When I was about 13, I read Ender’s Game by Orson Scott Card. I was reading Asimov and Bradbury and I really loved sci-fi adventures. Unlike a lot of other things on my list, this was a book my friends had read and we could share. I was in the G.A.T.E program at my junior high school, so we all identified with these high-pressure smart kids who couldn’t be blamed for their own catastrophes. Our love was simple; we didn’t think about the implications of the novel and OSC didn’t yet have a blog. It was a long time ago.
Of course, it’s a movie now. Ender himself is a fetching little Napoleon ordered around by a dour metaphor wearing Harrison Ford’s face and the two of them waltz like every double-damned father and son ever given a special effects budget. The effects are dizzying, but fall short of excellent. The story never was any good, unless you were a kid who believed you could have been Ender.

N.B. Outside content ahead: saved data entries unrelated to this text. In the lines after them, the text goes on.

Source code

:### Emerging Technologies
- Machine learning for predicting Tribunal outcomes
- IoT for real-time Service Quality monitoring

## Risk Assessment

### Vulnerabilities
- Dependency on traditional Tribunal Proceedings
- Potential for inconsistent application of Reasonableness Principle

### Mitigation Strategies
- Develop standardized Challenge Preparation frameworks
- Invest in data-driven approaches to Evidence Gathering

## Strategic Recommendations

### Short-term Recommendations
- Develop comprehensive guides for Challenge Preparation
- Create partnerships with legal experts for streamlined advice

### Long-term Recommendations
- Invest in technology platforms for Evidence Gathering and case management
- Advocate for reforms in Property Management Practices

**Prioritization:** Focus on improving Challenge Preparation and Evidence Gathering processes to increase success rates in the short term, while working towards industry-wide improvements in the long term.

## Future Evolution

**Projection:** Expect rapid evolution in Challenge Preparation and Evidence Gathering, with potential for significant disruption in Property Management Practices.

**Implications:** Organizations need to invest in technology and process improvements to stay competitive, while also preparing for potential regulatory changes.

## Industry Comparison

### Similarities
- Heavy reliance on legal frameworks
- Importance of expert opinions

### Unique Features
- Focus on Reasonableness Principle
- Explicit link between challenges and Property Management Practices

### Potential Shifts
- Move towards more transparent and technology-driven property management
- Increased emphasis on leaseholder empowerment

The Good: The film has beautiful moments. It delivers a few facts skillfully and subtly. The two child policy on Earth is not belabored; the expense and unwelcome vibe toward Ender as a “third” comes across neatly without being over-explained. However, most of Ender’s revelations come out of a magical nowhere. He visits that otherspace and chills with Jesus and Neo and Harry Potter and comes back just knowing things he has no reason to know. Of course he does. He’s our Magical Boy.
The cast is surprisingly diverse. The International Fleet looks pretty international for a film made in the States. Viola Davis does a stunner of a job, and Ender’s own team is made up of kids from all over. Of course, the leadership roles are fulfilled by white men and white boys and “half-Maori” tattooed guys in blueface. Still, it’s nice to see a cast of nonwhite actors with speaking roles.
The Bad: Forget being surprised. The plot screams at you from miles away. I’M COMING AND I’M GOING TO BE SUPER OBVIOUS TRY TO ACT SURPRISED. Then it barrels down on you and is oblivious to your boredom. The film cannot make us care about anyone. Ender is smart and resourceful, but also insufferable and eye-rollingly competent at everything without even a musical training montage. His friends are fleeting presences of sweetness and his enemies are one-dimensional mustache-twiddling Malfoys. The adults are always slightly sinister and might as well be wearing sandwich boards marking them as THE MILITARY INDUSTRIAL COMPLEX and THE EXPERIENCE OF WAR. It’s not a subtle film. It does not make up for a lack of subtlety with jaw-dropping beauty or heart-pounding action. The space-battle sequences all pretty much boil down to tessellated patterns of identical things swarming through space. Like ID4 with a different color scheme. Bravo.
The Boycott: I cannot delicately state how I feel about Orson Scott Card. He is one of the most virulently ignorant and bombastically bigoted writers living today. He offends me deeply and he goes out of his way to offend most of his former fans. I’ll celebrate his death. I bought his books before I knew better. The way things are now, I’d rather eat a live snake than give him a dime. Opening weekend, I bought a ticket to another IMAX movie and snuck into Ender’s. I know there is a rumor that OSC will not profit from the film’s box-office take, but he’s listed as a producer and I don’t buy it. I hope he finds himself starving and panhandling in the gayest neighborhood in America so that he must live on the generous yet humbling charity of the people he’s attacked throughout his career. I’m doing my part to manifest that outcome by not paying to see this film.
Overall: This was not great. This was not mind-blowing in IMAX. It’s not a great story after you’ve grown up and seen that the man behind the curtain is a one-trick pony and a reprehensible toad. It wasn’t worth the subterfuge or the money. Get it from Redbox or other perhaps less legal means if you’re still curious a few months from now. Otherwise, save your money and wait for Catching Fire.